Start of EXTRACTED ENTRIES
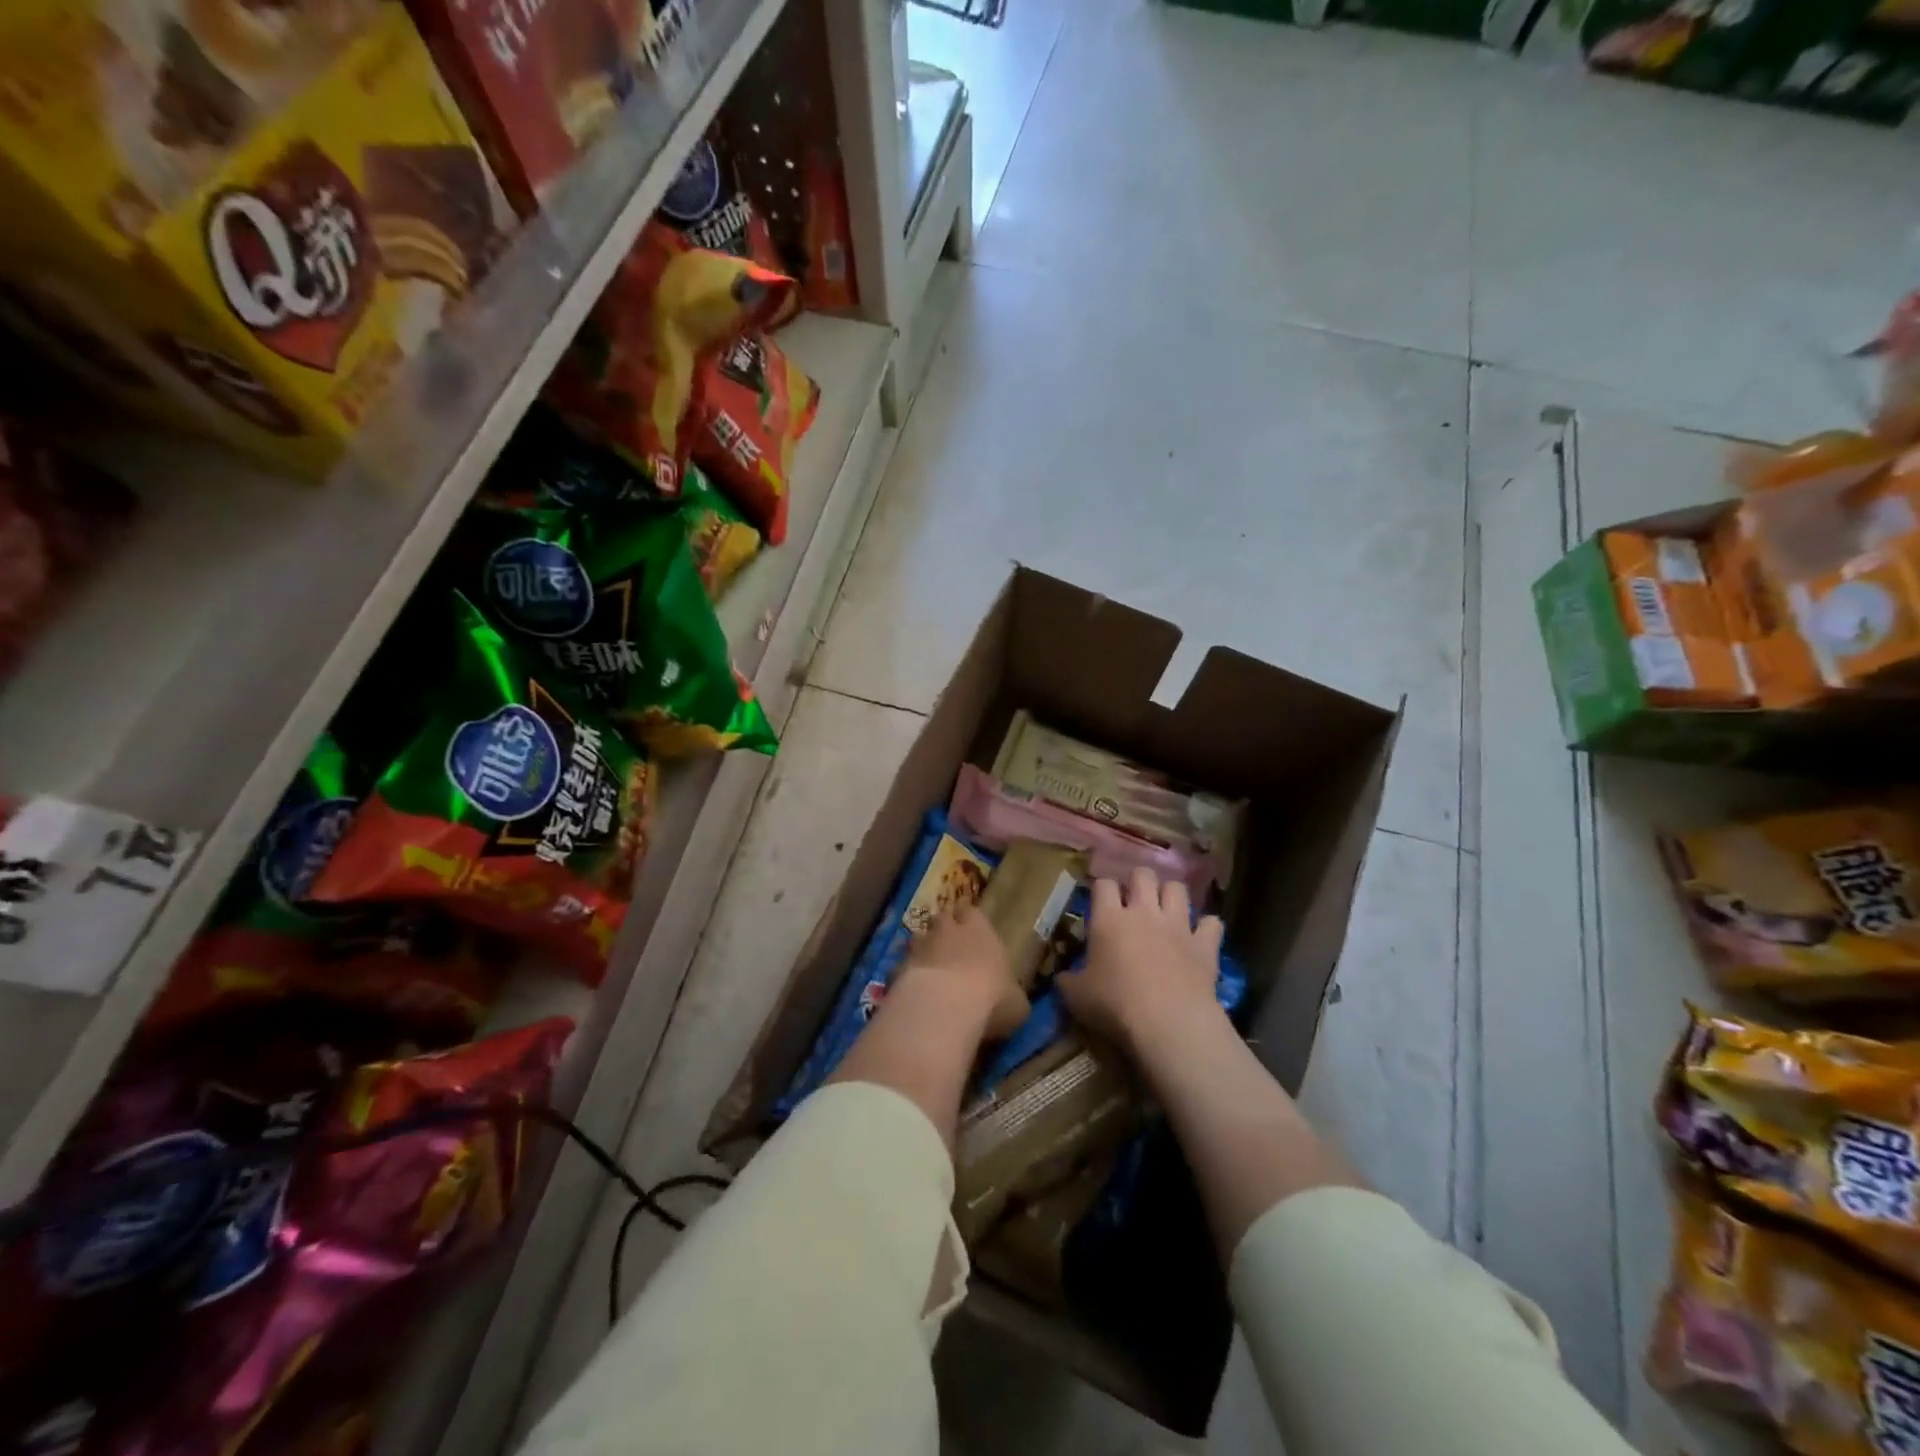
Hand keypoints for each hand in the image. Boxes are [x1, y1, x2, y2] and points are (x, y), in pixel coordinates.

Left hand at [901, 903, 1027, 1038]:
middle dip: (944, 928)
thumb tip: (1013, 1000)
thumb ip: (1012, 995)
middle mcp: (948, 930)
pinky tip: (912, 989)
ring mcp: (920, 947)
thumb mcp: (1017, 1004)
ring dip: (923, 947)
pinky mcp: (898, 967)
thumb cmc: (992, 997)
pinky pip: (902, 965)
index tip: (970, 925)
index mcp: (980, 929)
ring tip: (928, 964)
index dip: (969, 918)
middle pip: (942, 918)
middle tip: (948, 943)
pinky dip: (907, 973)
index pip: (971, 911)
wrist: (945, 1005)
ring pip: (918, 937)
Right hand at [1058, 867, 1223, 1054]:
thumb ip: (1067, 980)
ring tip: (1166, 909)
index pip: (1103, 884)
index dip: (1101, 888)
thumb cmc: (1115, 1005)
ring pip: (1178, 888)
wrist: (1168, 1023)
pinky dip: (1207, 927)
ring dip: (1171, 895)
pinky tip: (1201, 935)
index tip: (1100, 901)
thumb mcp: (1076, 997)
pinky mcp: (1205, 944)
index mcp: (1109, 919)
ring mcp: (1178, 925)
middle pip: (1143, 875)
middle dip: (1138, 881)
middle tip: (1134, 899)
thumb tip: (1062, 977)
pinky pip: (1212, 923)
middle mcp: (1144, 912)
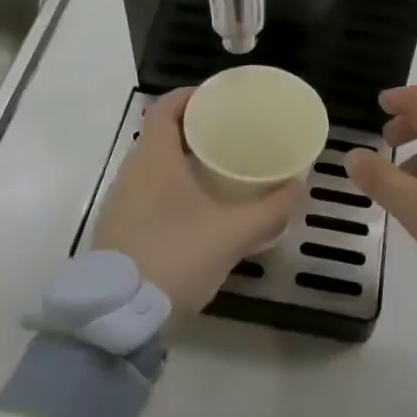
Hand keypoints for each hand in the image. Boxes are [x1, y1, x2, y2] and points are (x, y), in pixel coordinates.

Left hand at [92, 88, 303, 318]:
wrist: (119, 319)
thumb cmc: (175, 256)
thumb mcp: (232, 233)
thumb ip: (270, 209)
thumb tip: (300, 186)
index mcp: (153, 158)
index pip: (165, 107)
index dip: (191, 96)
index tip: (219, 100)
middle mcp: (131, 171)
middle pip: (160, 135)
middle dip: (193, 130)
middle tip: (230, 134)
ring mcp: (119, 202)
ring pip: (153, 166)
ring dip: (181, 161)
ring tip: (218, 169)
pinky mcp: (117, 230)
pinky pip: (146, 192)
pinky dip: (170, 188)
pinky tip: (196, 209)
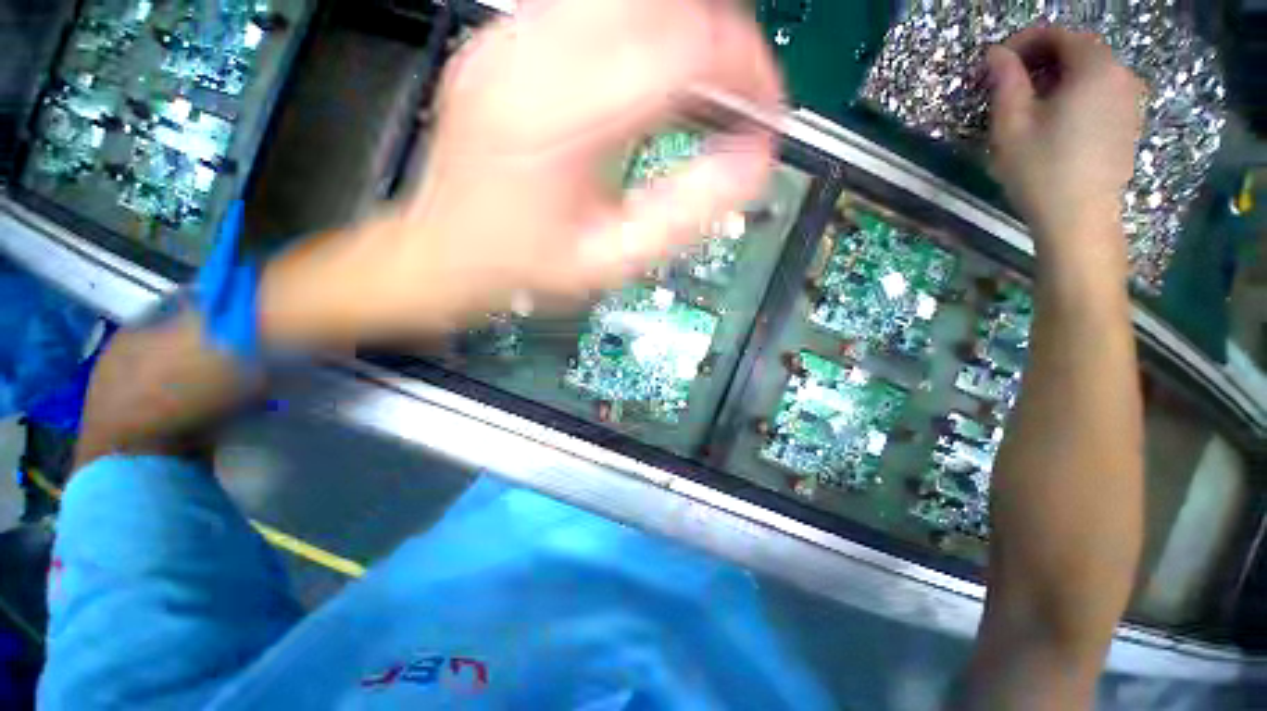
End of EXTRACTED ENTRIES
▸ ACTIVITY:
Among the entries, find each line that includes the string "thumb" and copy it.

▸ OUTPUT BELOW:
thumb tip: (1013, 1000)
thumb ip: (1012, 995)
thumb mcp: (1017, 1004)
thumb cmc: (992, 997)
thumb ip: (1067, 980)
thumb cmc: (1115, 1005)
thumb mcp: (1076, 997)
thumb tip: (1062, 977)
thumb cmc: (175, 256)
thumb mcp: (232, 233)
thumb ip: (270, 209)
thumb tip: (300, 186)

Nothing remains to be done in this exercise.